I believe that in God’s mercy, it encounters us when we gather together around his table where we are nourished with the bread and wine, his body broken for us and and his blood shed for us. He prepares a meal for us. A foretaste of the feast to come. I hear it when we proclaim Christ has died, Christ is risen, Christ will come again. I hear it when we pray how our Lord taught us how to pray. I see it in the sacrament of baptism in which we are raised to new life and welcomed into a new family, the family of God, as a beloved son or daughter.
And we also cultivate this spiritual home through our physical practices and needs, as we look to the needs of others. This happens when we share our time, our resources, our presence, opening our doors and sharing food and drink, with those whom God has brought across our path.
I see it in the reunion of dear friends and loved ones. When someone at work asks, “hey are you ok?” I’ve experienced it at our CrossFit gym with music blaring and everyone pushing and encouraging each other through the workout. I’ve experienced this in the office of a trusted therapist who sojourns with you as you unpack all of the stuff of life and chart a better way forward.
But I also know the pain of not having a place to lay your head. This sense of belonging is something inherent within each of us. We all carry the wounds and scars of being misunderstood, criticized, not heard, outright rejected, even betrayed. This is compounded when major life transitions are forced upon us leaving us disoriented and bewildered as we seek to rebuild. Even though we experience such disheartening things, I am a firm believer that God has a profound way of encountering us, joining us in our sojourn in our grief and pain, always through the most unexpected of ways.
I find glimpses of home in a deep conversation and the sharing of a meal. In spending time in laughter and joy with family, even cherished pets. Entering into someone else's grief and sharing in their pain. In a sunrise, sunset, or moon lit night, even in storms. I've experienced it while traveling. I can sense it with the coming of spring or when the trees are set ablaze in autumn or upon the freshly fallen snow at daybreak. There is so much beauty and goodness in this world, because God is good and committed to completing his redemptive work. And this gives me a sure hope in what lies ahead.
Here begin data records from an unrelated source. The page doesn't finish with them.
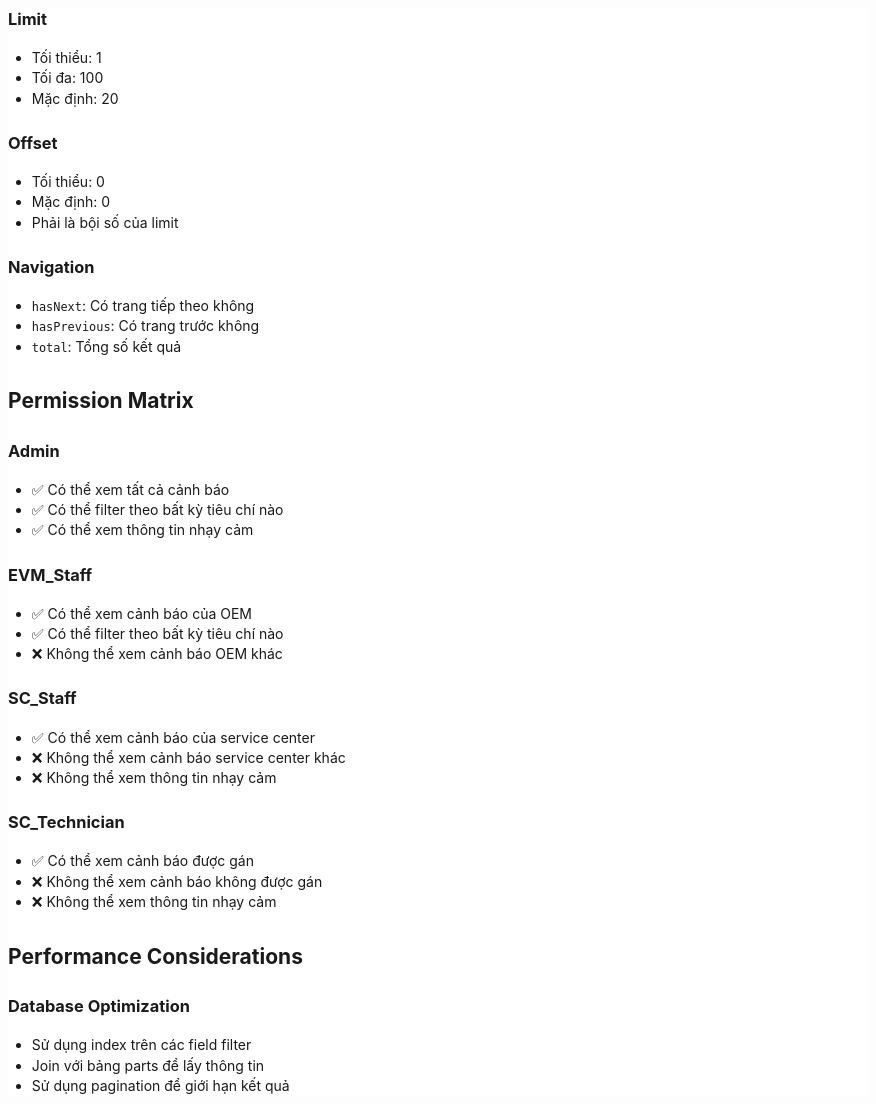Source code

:### Limit

- Tối thiểu: 1
- Tối đa: 100
- Mặc định: 20

### Offset

- Tối thiểu: 0
- Mặc định: 0
- Phải là bội số của limit

### Navigation

- `hasNext`: Có trang tiếp theo không
- `hasPrevious`: Có trang trước không
- `total`: Tổng số kết quả

## Permission Matrix

### Admin

- ✅ Có thể xem tất cả cảnh báo
- ✅ Có thể filter theo bất kỳ tiêu chí nào
- ✅ Có thể xem thông tin nhạy cảm

### EVM_Staff

- ✅ Có thể xem cảnh báo của OEM
- ✅ Có thể filter theo bất kỳ tiêu chí nào
- ❌ Không thể xem cảnh báo OEM khác

### SC_Staff

- ✅ Có thể xem cảnh báo của service center
- ❌ Không thể xem cảnh báo service center khác
- ❌ Không thể xem thông tin nhạy cảm

### SC_Technician

- ✅ Có thể xem cảnh báo được gán
- ❌ Không thể xem cảnh báo không được gán
- ❌ Không thể xem thông tin nhạy cảm

## Performance Considerations

### Database Optimization

- Sử dụng index trên các field filter
- Join với bảng parts để lấy thông tin
- Sử dụng pagination để giới hạn kết quả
We all long to see Christ face to face. We long to step foot into the Narnia within Narnia. or onto the shores of the Gray Havens. We long for that peace, the tangible stillness where we can finally breathe. We long to be reunited with those who have gone before. We long for the toil to reach its end. We long to be fully known. I believe this is where all of this life is headed. To find its end in God when he he fully makes his home with us
And herein lies the good news. I, you, we, are not alone. We have each other. And we have someone who sojourns with us. We are not without hope for Christ came not only to stand in our stead so that we can be forgiven and raised to new life, but to defeat death through his resurrection and demonstrate his commitment to making all things new.
That is the beauty of this season. We reflect upon the Word dwelling with us. Making his home with us. The baby who in the manger was upholding the universe by the word of his power, is the same who will return to lead us home.